Defending champion Roger Federer marked his 100th match on Rod Laver Arena Friday by storming past American Taylor Fritz 6-2, 7-5, 6-2 in the third round. The 21-year-old world number 50 had no answer to the precision and finesse of the Swiss master, who extended his Open-era record for the most appearances in the fourth round of a Grand Slam to 63 with an 88-minute demolition. The 20-time Grand Slam champion will continue his quest for a record seventh Australian Open title against Greek 14th seed Stefanos Tsitsipas in the last 16. Federer blitzed the young American from the start, barrelling through the first set in just 20 minutes. It prompted Nick Kyrgios, commentating on Australian TV, to proclaim: "The way Federer is moving is scary. This is ridiculous tennis."
Former junior world number one Fritz was bidding to reach the last 16 at a Grand Slam for the first time and put up a better fight in the second stanza. He held serve to lead 4-3 and had a glimmer of hope at 0-30 in the next. But Federer, as he has done so many times in the 20 years he has been coming to Melbourne, stepped up through the gears and got out of trouble by unleashing a repertoire of great shots including a serve-volley, a forehand winner up the line and ace.
At 5-5, Federer converted the second of two break points and served out for a two-set lead.
"Taylor played really well," said Federer. "The first serve dropped up at times, but you can see the upside. He is going to have many more years on tour playing at this level. It is pretty cool to watch him play."

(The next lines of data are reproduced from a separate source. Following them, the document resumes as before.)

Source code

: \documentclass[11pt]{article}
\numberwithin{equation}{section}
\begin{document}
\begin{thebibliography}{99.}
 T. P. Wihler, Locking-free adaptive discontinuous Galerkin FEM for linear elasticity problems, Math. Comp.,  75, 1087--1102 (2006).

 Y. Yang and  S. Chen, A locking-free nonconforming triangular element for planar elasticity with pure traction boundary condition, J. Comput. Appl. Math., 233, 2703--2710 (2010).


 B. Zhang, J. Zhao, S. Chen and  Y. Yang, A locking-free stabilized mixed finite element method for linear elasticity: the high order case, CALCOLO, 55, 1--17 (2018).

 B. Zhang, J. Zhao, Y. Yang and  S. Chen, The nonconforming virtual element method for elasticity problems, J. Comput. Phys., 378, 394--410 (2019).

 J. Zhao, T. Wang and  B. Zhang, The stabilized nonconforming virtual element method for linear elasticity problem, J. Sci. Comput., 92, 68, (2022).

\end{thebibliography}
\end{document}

Federer was clearly in no mood to hang about and put his foot back down on the gas to race through the third in just 26 minutes. Ominously for his rivals, he is yet to drop a set this year and came into the Australian Open on the back of victory in the mixed teams Hopman Cup. Federer has won the last two tournaments at Melbourne Park in a late career resurgence and on this form will be hard to stop from extending his all-time record with a 21st major victory.
Federer, Novak Djokovic and Roy Emerson have all won six Australian Opens -- although the Australian great's victories all came before the Open era.